设置比特率的代码使用字访问、但在写入时假定有两个字节访问。 你不仅得到太快的比特率,但你违反了 brclk/4限制。
由于这些寄存器中的所有字段不重叠、因此 按位或与加法之间的结果不应有差异。 我更喜欢使用位元或、因为我真的不想在位之间进行进位。 即使是在偶然情况下。
另一个问题是、寄存器在复位后并不总是为零。 (请参阅文档。) 例如、UCCSEL 为3。 这一次不是问题。
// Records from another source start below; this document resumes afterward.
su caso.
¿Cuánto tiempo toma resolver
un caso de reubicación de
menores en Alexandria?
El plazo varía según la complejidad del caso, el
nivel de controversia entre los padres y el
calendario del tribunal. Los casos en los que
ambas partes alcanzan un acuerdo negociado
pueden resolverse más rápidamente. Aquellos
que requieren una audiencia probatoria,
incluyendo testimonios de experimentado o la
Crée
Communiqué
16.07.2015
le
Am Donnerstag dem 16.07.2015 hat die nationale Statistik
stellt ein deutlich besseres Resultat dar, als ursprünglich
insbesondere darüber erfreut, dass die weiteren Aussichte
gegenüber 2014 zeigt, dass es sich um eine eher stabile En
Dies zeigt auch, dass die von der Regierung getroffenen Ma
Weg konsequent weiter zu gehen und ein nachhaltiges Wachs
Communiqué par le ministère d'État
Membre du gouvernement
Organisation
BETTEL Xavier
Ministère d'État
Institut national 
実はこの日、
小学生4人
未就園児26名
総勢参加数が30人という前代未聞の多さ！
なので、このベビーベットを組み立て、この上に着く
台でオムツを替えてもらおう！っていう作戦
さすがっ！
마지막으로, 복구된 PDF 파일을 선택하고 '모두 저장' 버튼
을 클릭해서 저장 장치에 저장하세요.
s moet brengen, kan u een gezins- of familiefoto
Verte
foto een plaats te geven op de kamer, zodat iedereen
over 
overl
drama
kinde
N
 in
非常感谢详细的答复,大卫。 我将在船上提供许多有用的信息、试着让它正常工作。 加油打气
您已删除 i2c_write 最后一行中的"_ bis_SR_register (CPUOFF + GIE);"。 这是维护调度的内容。 现在一样、代码将循环运行、并在前一个操作完成前尝试开始一个新操作。 我建议您将这条线放回。
感谢 Bruce 的检查和建议。
尊敬的 Ross:
如果仍存在问题、请分享您正在使用的新代码。
同时、我还有进一步的调试建议-请检查 IIC 总线中的信号波形、当 没有数据或 时钟/数据不正确时。
B.R.
萨尔
感谢 Bruce 和 Sal 的支持。 我认为可能需要将 UCTXIE0更改为 UCTXIE2、因为原始库(为不同的 MSP 器件编写、使用的是 IE2 |= UCB0TXIE 行)。 显然、我的器件上没有 IE2寄存器、因此这可能是问题的根源。 我明天会用示波器尝试你的建议、Sal。 再次感谢你们
UCTXIFG2 (UCTXIE2)只在使用多个地址的从器件上触发(特别是 UCB0I2COA2)、但情况并非如此。 UCTXIE 与 UCTXIE0相同。
[编辑:次要澄清。]
谢谢 Bruce。 节省了几个小时!
大卫已经指出了这一点:
> UCB0BRW = 10;// fSCL = SMCLK/10 =~100kHz 及 SMCLK 1MHz
> UCB0BRW = 0;
您应该删除第二行、它(重新)将 I2C 时钟设置为1MHz。